• _Work order_: Copy the items below verbatim, from their very first line through the line that contains "১৩ সদস্যের নয়া স্বাস্থ্য কমিশন", including that line, and nothing after it.

Data extracts: Begin

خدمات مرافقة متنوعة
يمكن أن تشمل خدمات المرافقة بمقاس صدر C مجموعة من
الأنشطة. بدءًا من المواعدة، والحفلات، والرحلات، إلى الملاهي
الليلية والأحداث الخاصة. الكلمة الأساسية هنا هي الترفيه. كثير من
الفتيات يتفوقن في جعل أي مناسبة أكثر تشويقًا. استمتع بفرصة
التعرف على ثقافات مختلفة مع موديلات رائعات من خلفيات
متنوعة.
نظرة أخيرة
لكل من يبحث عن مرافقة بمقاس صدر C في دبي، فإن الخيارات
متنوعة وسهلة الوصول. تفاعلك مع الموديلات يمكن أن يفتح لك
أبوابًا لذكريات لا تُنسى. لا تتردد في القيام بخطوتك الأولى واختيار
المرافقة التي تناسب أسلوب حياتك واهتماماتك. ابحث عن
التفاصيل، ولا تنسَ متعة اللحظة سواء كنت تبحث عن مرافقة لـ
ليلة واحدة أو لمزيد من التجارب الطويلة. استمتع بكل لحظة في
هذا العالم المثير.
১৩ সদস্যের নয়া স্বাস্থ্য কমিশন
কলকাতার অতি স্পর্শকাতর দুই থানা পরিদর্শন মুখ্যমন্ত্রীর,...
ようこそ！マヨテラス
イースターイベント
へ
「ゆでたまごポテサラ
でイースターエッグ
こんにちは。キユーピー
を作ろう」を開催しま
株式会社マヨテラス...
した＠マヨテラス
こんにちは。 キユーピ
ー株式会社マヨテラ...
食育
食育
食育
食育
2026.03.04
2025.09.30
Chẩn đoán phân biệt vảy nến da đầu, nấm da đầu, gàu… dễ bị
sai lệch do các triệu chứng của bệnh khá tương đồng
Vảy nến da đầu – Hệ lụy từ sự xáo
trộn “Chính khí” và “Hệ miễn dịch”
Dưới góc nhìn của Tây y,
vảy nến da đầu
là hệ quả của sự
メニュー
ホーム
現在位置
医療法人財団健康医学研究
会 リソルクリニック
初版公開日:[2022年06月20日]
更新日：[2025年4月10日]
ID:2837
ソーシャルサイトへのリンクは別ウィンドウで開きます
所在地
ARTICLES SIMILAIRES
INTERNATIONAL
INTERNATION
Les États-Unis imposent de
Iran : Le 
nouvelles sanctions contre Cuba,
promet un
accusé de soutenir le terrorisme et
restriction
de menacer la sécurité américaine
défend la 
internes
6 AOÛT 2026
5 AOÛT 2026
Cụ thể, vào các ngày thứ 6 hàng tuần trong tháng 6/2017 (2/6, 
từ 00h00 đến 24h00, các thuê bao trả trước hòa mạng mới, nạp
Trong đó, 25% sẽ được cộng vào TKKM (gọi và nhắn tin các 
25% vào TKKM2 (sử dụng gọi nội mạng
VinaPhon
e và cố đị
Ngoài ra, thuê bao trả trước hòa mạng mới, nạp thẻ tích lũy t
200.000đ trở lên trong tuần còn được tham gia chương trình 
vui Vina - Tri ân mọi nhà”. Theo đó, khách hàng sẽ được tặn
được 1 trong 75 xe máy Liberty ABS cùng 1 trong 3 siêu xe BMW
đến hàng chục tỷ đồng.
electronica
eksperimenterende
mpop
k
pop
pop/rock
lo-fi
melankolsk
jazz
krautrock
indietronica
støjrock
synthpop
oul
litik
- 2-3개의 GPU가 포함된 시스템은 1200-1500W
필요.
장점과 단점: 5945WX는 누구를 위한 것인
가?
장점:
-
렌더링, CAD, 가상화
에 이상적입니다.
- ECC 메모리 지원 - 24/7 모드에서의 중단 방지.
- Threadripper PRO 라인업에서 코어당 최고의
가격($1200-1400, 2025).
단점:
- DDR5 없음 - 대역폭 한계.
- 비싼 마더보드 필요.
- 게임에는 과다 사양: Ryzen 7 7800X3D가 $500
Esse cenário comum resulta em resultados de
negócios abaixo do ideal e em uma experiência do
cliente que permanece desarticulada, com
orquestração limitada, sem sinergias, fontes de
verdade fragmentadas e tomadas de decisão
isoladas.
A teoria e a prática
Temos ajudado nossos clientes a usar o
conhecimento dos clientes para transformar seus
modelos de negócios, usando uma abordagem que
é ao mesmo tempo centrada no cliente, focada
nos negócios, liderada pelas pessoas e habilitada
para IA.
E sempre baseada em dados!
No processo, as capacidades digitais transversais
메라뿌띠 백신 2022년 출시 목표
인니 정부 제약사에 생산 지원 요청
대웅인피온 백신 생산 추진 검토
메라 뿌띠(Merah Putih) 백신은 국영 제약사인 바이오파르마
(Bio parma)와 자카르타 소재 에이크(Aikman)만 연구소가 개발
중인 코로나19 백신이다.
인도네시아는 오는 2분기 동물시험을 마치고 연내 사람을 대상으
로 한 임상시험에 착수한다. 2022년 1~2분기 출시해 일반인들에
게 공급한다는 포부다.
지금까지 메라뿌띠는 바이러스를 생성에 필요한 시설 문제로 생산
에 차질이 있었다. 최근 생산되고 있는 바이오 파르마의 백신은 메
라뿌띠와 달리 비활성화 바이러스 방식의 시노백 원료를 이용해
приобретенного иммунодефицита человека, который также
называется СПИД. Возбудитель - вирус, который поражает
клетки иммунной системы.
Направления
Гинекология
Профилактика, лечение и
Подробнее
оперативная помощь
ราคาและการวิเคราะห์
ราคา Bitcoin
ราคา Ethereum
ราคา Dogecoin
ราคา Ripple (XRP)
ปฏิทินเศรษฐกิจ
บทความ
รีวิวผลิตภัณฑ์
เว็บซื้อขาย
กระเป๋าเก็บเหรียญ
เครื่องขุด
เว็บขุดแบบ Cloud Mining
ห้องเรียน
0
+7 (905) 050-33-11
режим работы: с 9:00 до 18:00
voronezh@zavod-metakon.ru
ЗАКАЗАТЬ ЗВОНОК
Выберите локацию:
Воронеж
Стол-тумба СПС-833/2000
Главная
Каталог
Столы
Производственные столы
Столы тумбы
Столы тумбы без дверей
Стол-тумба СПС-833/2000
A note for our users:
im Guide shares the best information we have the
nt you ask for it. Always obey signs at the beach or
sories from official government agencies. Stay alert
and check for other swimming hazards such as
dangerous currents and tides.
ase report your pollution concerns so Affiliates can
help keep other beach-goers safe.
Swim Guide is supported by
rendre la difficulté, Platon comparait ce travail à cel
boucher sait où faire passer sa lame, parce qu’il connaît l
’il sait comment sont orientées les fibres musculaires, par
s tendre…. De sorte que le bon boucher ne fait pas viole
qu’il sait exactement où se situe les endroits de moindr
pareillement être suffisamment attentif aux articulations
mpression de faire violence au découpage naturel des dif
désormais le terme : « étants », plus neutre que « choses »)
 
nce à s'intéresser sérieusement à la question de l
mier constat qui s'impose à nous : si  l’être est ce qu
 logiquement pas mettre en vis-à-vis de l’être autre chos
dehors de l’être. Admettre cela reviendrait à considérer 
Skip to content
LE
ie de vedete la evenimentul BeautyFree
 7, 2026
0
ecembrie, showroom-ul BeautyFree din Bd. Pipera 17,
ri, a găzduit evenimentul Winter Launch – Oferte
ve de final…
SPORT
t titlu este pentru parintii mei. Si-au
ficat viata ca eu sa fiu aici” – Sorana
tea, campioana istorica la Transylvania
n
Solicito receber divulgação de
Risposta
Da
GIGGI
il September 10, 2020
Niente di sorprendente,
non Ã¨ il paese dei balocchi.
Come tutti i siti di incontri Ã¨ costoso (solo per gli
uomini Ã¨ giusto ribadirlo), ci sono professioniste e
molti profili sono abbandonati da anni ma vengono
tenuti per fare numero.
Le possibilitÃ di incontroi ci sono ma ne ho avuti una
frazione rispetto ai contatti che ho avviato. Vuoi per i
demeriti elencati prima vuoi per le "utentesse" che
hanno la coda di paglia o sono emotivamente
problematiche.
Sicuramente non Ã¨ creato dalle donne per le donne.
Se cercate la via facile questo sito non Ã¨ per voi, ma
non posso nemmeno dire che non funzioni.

Data extracts: End

• _Result of the task_:
خدمات مرافقة متنوعة
يمكن أن تشمل خدمات المرافقة بمقاس صدر C مجموعة من
الأنشطة. بدءًا من المواعدة، والحفلات، والرحلات، إلى الملاهي
الليلية والأحداث الخاصة. الكلمة الأساسية هنا هي الترفيه. كثير من
الفتيات يتفوقن في جعل أي مناسبة أكثر تشويقًا. استمتع بفرصة
التعرف على ثقافات مختلفة مع موديلات رائعات من خلفيات
متنوعة.
نظرة أخيرة
لكل من يبحث عن مرافقة بمقاس صدر C في دبي، فإن الخيارات
متنوعة وسهلة الوصول. تفاعلك مع الموديلات يمكن أن يفتح لك
أبوابًا لذكريات لا تُنسى. لا تتردد في القيام بخطوتك الأولى واختيار
المرافقة التي تناسب أسلوب حياتك واهتماماتك. ابحث عن
التفاصيل، ولا تنسَ متعة اللحظة سواء كنت تبحث عن مرافقة لـ
ليلة واحدة أو لمزيد من التجارب الطويلة. استمتع بكل لحظة في
هذا العالم المثير.
১৩ সদস্যের নয়া স্বাস্থ্য কমিশন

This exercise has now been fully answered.